Porto Alegre, 16 de dezembro de 2015 – O rebaixamento da nota do Brasil
para BB+ pela Fitch, retirando o grau de investimento do País, ajudava a manter
o estresse sobre as taxas de câmbio e juros hoje, que já avançavam com uma
possível saída do ministro da Fazenda, Joaquim Levy, mediante a mudança na
meta fiscal de 2016 apresentada pelo governo.

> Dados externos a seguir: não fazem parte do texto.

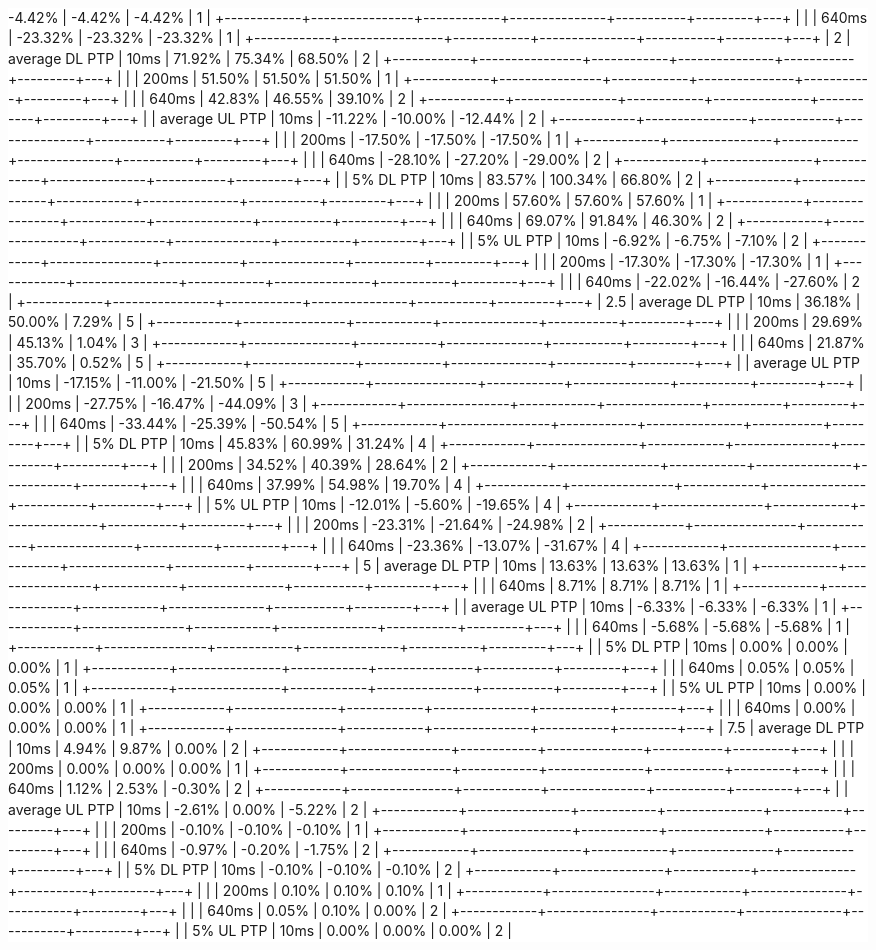 -4.42% | -4.42% | -4.42% | 1 | +------------+----------------+------------+---------------+-----------+---------+---+ | | | 640ms | -23.32% | -23.32% | -23.32% | 1 | +------------+----------------+------------+---------------+-----------+---------+---+ | 2 | average DL PTP | 10ms | 71.92% | 75.34% | 68.50% | 2 | +------------+----------------+------------+---------------+-----------+---------+---+ | | | 200ms | 51.50% | 51.50% | 51.50% | 1 | +------------+----------------+------------+---------------+-----------+---------+---+ | | | 640ms | 42.83% | 46.55% | 39.10% | 2 | +------------+----------------+------------+---------------+-----------+---------+---+ | | average UL PTP | 10ms | -11.22% | -10.00% | -12.44% | 2 | +------------+----------------+------------+---------------+-----------+---------+---+ | | | 200ms | -17.50% | -17.50% | -17.50% | 1 | +------------+----------------+------------+---------------+-----------+---------+---+ | | | 640ms | -28.10% | -27.20% | -29.00% | 2 | +------------+----------------+------------+---------------+-----------+---------+---+ | | 5% DL PTP | 10ms | 83.57% | 100.34% | 66.80% | 2 | +------------+----------------+------------+---------------+-----------+---------+---+ | | | 200ms | 57.60% | 57.60% | 57.60% | 1 | +------------+----------------+------------+---------------+-----------+---------+---+ | | | 640ms | 69.07% | 91.84% | 46.30% | 2 | +------------+----------------+------------+---------------+-----------+---------+---+ | | 5% UL PTP | 10ms | -6.92% | -6.75% | -7.10% | 2 | +------------+----------------+------------+---------------+-----------+---------+---+ | | | 200ms | -17.30% | -17.30% | -17.30% | 1 | +------------+----------------+------------+---------------+-----------+---------+---+ | | | 640ms | -22.02% | -16.44% | -27.60% | 2 | +------------+----------------+------------+---------------+-----------+---------+---+ | 2.5 | average DL PTP | 10ms | 36.18% | 50.00% | 7.29% | 5 | +------------+----------------+------------+---------------+-----------+---------+---+ | | | 200ms | 29.69% | 45.13% | 1.04% | 3 | +------------+----------------+------------+---------------+-----------+---------+---+ | | | 640ms | 21.87% | 35.70% | 0.52% | 5 | +------------+----------------+------------+---------------+-----------+---------+---+ | | average UL PTP | 10ms | -17.15% | -11.00% | -21.50% | 5 | +------------+----------------+------------+---------------+-----------+---------+---+ | | | 200ms | -27.75% | -16.47% | -44.09% | 3 | +------------+----------------+------------+---------------+-----------+---------+---+ | | | 640ms | -33.44% | -25.39% | -50.54% | 5 | +------------+----------------+------------+---------------+-----------+---------+---+ | | 5% DL PTP | 10ms | 45.83% | 60.99% | 31.24% | 4 | +------------+----------------+------------+---------------+-----------+---------+---+ | | | 200ms | 34.52% | 40.39% | 28.64% | 2 | +------------+----------------+------------+---------------+-----------+---------+---+ | | | 640ms | 37.99% | 54.98% | 19.70% | 4 | +------------+----------------+------------+---------------+-----------+---------+---+ | | 5% UL PTP | 10ms | -12.01% | -5.60% | -19.65% | 4 | +------------+----------------+------------+---------------+-----------+---------+---+ | | | 200ms | -23.31% | -21.64% | -24.98% | 2 | +------------+----------------+------------+---------------+-----------+---------+---+ | | | 640ms | -23.36% | -13.07% | -31.67% | 4 | +------------+----------------+------------+---------------+-----------+---------+---+ | 5 | average DL PTP | 10ms | 13.63% | 13.63% | 13.63% | 1 | +------------+----------------+------------+---------------+-----------+---------+---+ | | | 640ms | 8.71% | 8.71% | 8.71% | 1 | +------------+----------------+------------+---------------+-----------+---------+---+ | | average UL PTP | 10ms | -6.33% | -6.33% | -6.33% | 1 | +------------+----------------+------------+---------------+-----------+---------+---+ | | | 640ms | -5.68% | -5.68% | -5.68% | 1 | +------------+----------------+------------+---------------+-----------+---------+---+ | | 5% DL PTP | 10ms | 0.00% | 0.00% | 0.00% | 1 | +------------+----------------+------------+---------------+-----------+---------+---+ | | | 640ms | 0.05% | 0.05% | 0.05% | 1 | +------------+----------------+------------+---------------+-----------+---------+---+ | | 5% UL PTP | 10ms | 0.00% | 0.00% | 0.00% | 1 | +------------+----------------+------------+---------------+-----------+---------+---+ | | | 640ms | 0.00% | 0.00% | 0.00% | 1 | +------------+----------------+------------+---------------+-----------+---------+---+ | 7.5 | average DL PTP | 10ms | 4.94% | 9.87% | 0.00% | 2 | +------------+----------------+------------+---------------+-----------+---------+---+ | | | 200ms | 0.00% | 0.00% | 0.00% | 1 | +------------+----------------+------------+---------------+-----------+---------+---+ | | | 640ms | 1.12% | 2.53% | -0.30% | 2 | +------------+----------------+------------+---------------+-----------+---------+---+ | | average UL PTP | 10ms | -2.61% | 0.00% | -5.22% | 2 | +------------+----------------+------------+---------------+-----------+---------+---+ | | | 200ms | -0.10% | -0.10% | -0.10% | 1 | +------------+----------------+------------+---------------+-----------+---------+---+ | | | 640ms | -0.97% | -0.20% | -1.75% | 2 | +------------+----------------+------------+---------------+-----------+---------+---+ | | 5% DL PTP | 10ms | -0.10% | -0.10% | -0.10% | 2 | +------------+----------------+------------+---------------+-----------+---------+---+ | | | 200ms | 0.10% | 0.10% | 0.10% | 1 | +------------+----------------+------------+---------------+-----------+---------+---+ | | | 640ms | 0.05% | 0.10% | 0.00% | 2 | +------------+----------------+------------+---------------+-----------+---------+---+ | | 5% UL PTP | 10ms | 0.00% | 0.00% | 0.00% | 2 |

“O rebaixamento foi um fator a mais, mas não trouxe uma pressão tão
forte, já que, apesar de não se ter data, ele já era esperado. Muitos
investidores que não podem ter exposição em ativos sem grau de investimento
já desfizeram suas posições muito antes dele vir. Uma saída de Levy sim
levaria a uma piora fiscal gigantesca”, diz Paulo Nepomuceno, estrategista de
renda fixa da Coinvalores.
O dólar já abriu em alta de quase 2% em reação a rumores de que Levy
poderia deixar a Fazenda após indicações de que a nova meta de superávit
primário para 2016 será entre zero e 0,5% do Produto Interno Bruto (PIB). A
mudança deve ser votada na sessão que analisa a Lei de Diretrizes
Orçamentárias (LDO), no Senado.
“O rebaixamento era esperado, mas é algo muito ruim. O Levy deve sair do
governo e já se especula que [o ministro do planejamento, Nelson] Barbosa
assumiria, para ser substituído por [Henrique] Meirelles após impeachment da
[presidente] Dilma Rousseff”, diz João Paulo de Gracia Corrêa,
superintendente regional da SLW. As informações partem da agência CMA.